Clai Rice and Wilbur Bennett
 

This paper will present the initial results of what van Herk 2008 calls "A Very Big Class Project" (222), a project investigating the perceptions that residents of Southwest Louisiana have of the dialects spoken in the area. Research on English dialects in Southern Louisiana has often compressed variant dialectal forms under the label "Cajun English" (Oetting and Garrity 2006) or deliberately restricted it by race (Dubois and Horvath 2003a, 2003b), despite awareness that a wide range of variation exists in the geographical area. We are curious to discover if there are characteristics distinctive to a particular geographical region that are not captured by the standard description of Cajun or Creole English. The research goal of the 1st phase was to identify areas of Southwest Louisiana that many residents feel have recognizable dialect characteristics and to see what kind of sociological labels are used by residents in discussion of local dialects. The associated pedagogical goal was to involve students in a project that reinforces the information and skills provided in the class, using tasks equal to their increasing skill levels, inspire the students to participate, and importantly, constitute "real research" (Van Herk 228). 
            The semester-long project consisted of four steps: information collection, normalization, interpretation, and reporting. Each step was preceded by instruction and followed by discussion. After the phonology and variation components of the course were completed, students interviewed local residents with questions and a map that helped elicit information about where residents believed people spoke a different dialect and what qualities make up those dialects. After normalizing the responses, picking out dialect labels and identifying geographical areas, students entered the results in an inline database.

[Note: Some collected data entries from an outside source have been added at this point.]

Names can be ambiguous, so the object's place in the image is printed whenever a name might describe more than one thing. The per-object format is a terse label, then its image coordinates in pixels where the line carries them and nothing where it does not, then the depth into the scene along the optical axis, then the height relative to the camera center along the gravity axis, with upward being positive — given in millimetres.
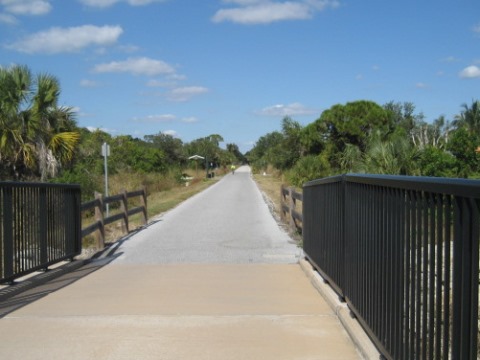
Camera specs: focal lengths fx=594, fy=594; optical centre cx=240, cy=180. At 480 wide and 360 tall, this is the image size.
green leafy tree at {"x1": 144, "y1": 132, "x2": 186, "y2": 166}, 94062 +4346
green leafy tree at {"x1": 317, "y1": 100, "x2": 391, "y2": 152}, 46375 +3791
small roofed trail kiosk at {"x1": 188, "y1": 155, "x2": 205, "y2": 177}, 89981 +2088
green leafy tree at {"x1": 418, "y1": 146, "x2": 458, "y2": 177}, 20141 +184
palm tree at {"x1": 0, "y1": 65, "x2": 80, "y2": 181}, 19469 +1503
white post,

Finally, they wrote a summary of their findings, comparing them with the results of other students from the database. We are still compiling the overall results, but expect to report on labels frequently used to describe areas of significant dialect difference, such as New Orleans, on the role of racial terms within those labels, and on differences among parishes and cities surrounding Lafayette. We will also report the results of the first step for the project in the Spring 2009 courses, which will be how to refine the questionnaire or map to focus more on local variation.

References

            Burns-Hoffman, Rebecca. 2007. "Designing the Introductory Linguistics Course Project." Paper presented at SECOL, Nagadoches, LA. 
            Dubois, Sylvie, and Barbarba Horvath. 2002. "Sounding Cajun: The Rhetorical Use of Dialect in Speech and Writing." American Speech 77: 264-287. 
            Dubois, Sylvie, and Barbarba Horvath. 2003a. "The English Vernacular of the Creoles of Louisiana." Language Variation and Change 15: 153-286. 
            Dubois, Sylvie, and Barbarba Horvath. 2003b. "Verbal Morphology in Cajun Vernacular English." Journal of English Linguistics 31: 34-59. 
            van Herk, Gerard. 2008. "The Very Big Class Project: Collaborative Language Research in Large Undergraduate Classes." American Speech 83: 222-30. 
            Oetting, Janna B., and April Wimberly Garrity. 2006. "Variation Within Dialects: A Case of Cajun/Creole Influence Within Child SAAE and SWE." Journal of Speech, Language, and Hearing Research 49: 16-26.